When people run into this wall head-on they usually knock themselves out. Little progress has been made in regards to poverty precisely because of political prejudices…Hell, remember the frigidity of the post-WWII period?

As the capitalist system evolved through the 19th century and raised the living standards of the succeeding generations, more and more people were pushed to the fringes of society while a gradually decreasing number of people owned larger portions of the economic pie, a context in which the middle class emerged.

The system’s jaw-dropping economic prowess and swift rate of growth prompted most of the world to adopt one form of it or another and the system in its totality went unchallenged for a long time.

Though the Bolsheviks had taken over what would become the USSR, the glorious ‘20s reminded people in the West of the wonderful life that that the power of unfettered Capitalism, Industry and Investment made possible. Fascism arose for a while as a viable alternative, particularly as the economy in the 1930’s was decimated, and then the Second World War broke out. We all know the ending to that…

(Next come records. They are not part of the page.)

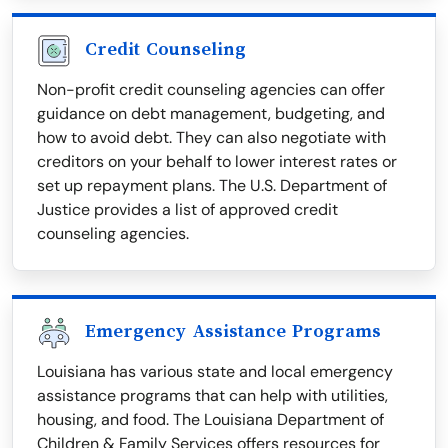
Credit Counseling
Non-profit credit counseling agencies can offer
guidance on debt management, budgeting, and
how to avoid debt. They can also negotiate with
creditors on your behalf to lower interest rates or
set up repayment plans. The U.S. Department of
Justice provides a list of approved credit
counseling agencies.
Emergency Assistance Programs
Louisiana has various state and local emergency
assistance programs that can help with utilities,
housing, and food. The Louisiana Department of
Children & Family Services offers resources for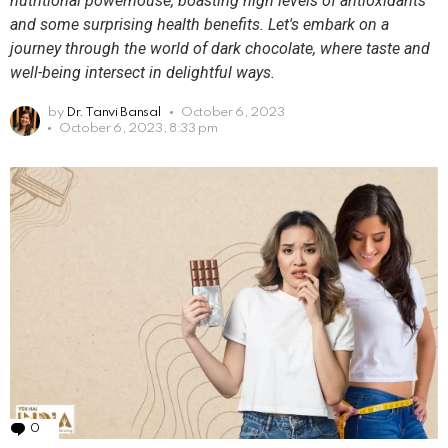
nutritional powerhouse, boasting high levels of antioxidants
and some surprising health benefits. Let's embark on a
journey through the world of dark chocolate, where taste and
well-being intersect in delightful ways.
by
Dr. Tanvi Bansal
October 6, 2023
October 6, 2023, 8:33 pm
0
Comments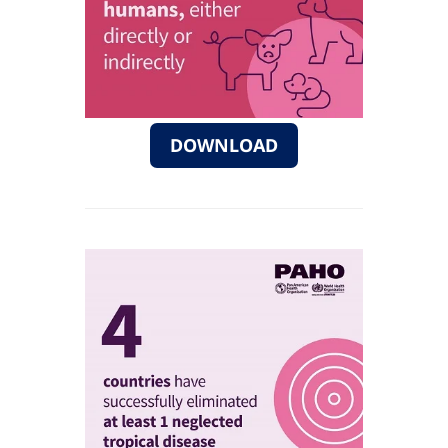
DOWNLOAD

But the Union of Soviet Satellite Republics (USSR) had consolidated its power since the October Revolution of 1917 and for just as long had brought onto the international arena the reality of a Socialist Agenda in regards to economics, politics and culture. They purported to reverse the poverty that – they claimed – the Capitalist Bloc had created. Lamentably, by the 1950s, the USSR under Joseph Stalin had deteriorated into a totalitarian regime, leaving no room for individual freedom and a looming bureaucratic menace ripped right out of Orwell’s 1984 as its legacy.

The end of the Cold War, amongst other things, convinced the world to denounce the idea that Socialism could solve the problem of poverty. And understandably so, because its ambassador ended up creating more poverty, inequality and state corruption than before.

Victorious Western Capitalism is today exported practically worldwide. It’s thought that the fantastic wave of neo-liberalism will lift the Third World out from the bottom of the sea. But a venomous concoction of hyped-up political antagonisms and unfettered neo-liberalism has caused adverse effects.